The outcome? Oh, they built a product alright. They sure did. And it flopped, horribly flopped, as soon as it was introduced and made available. Nobody wanted it. It was not competitive. It offered nothing disruptive. It was a bad clone of everything already occupying space in that ecosystem. Game over.
The point is: Technology companies are not immune to human failings, ego, protectionism/turf guarding, bad decisions, bad management, etc.
When someone says something like "I am not sure that's a good idea for a startup. There's competition." My first though is: Never assume that competitors know what they are doing, are capable and always make the right decisions without making mistakes. You don't always need a better product, you need better execution.

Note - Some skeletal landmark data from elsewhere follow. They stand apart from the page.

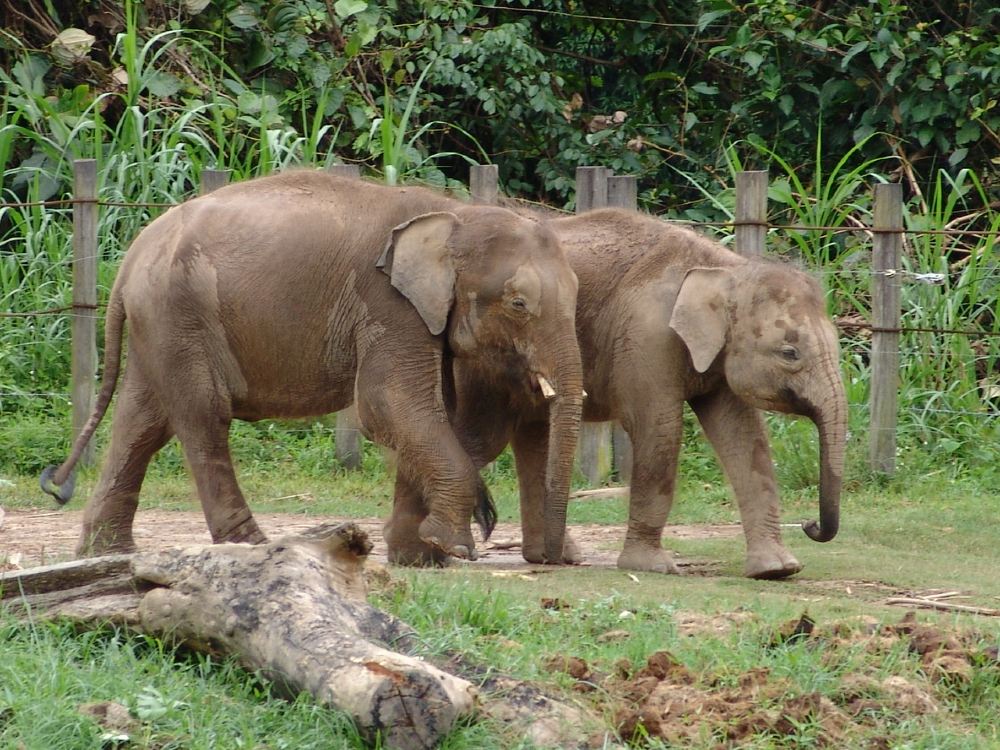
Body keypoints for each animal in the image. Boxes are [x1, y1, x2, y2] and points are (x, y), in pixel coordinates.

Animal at [41, 167, 584, 560]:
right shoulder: (388, 304)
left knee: (142, 423)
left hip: (158, 324)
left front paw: (420, 553)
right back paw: (252, 547)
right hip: (179, 316)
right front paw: (454, 544)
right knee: (203, 417)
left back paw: (104, 554)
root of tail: (129, 260)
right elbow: (389, 406)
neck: (456, 214)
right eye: (519, 304)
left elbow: (434, 414)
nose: (555, 558)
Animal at [446, 209, 844, 580]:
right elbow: (659, 429)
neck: (725, 268)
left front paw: (777, 570)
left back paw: (550, 555)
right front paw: (654, 567)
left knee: (532, 437)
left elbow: (746, 439)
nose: (810, 525)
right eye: (789, 353)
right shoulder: (647, 334)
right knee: (481, 436)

> The point is: Technology companies are not immune to human failings, ego, protectionism/turf guarding, bad decisions, bad management, etc.
They only accidentally succeed in spite of those things. They have those things more than existing businesses precisely because having too much money masks the pressures that would force solid execution and results. When you have 80% profit margins, you can show up drunk.
People who toggle debug will get "full" access and those who dont care, probably won't notice if their LLM us is degraded.
It seems a pure market segmenting prior to a "shrinkflation" approach to cost management.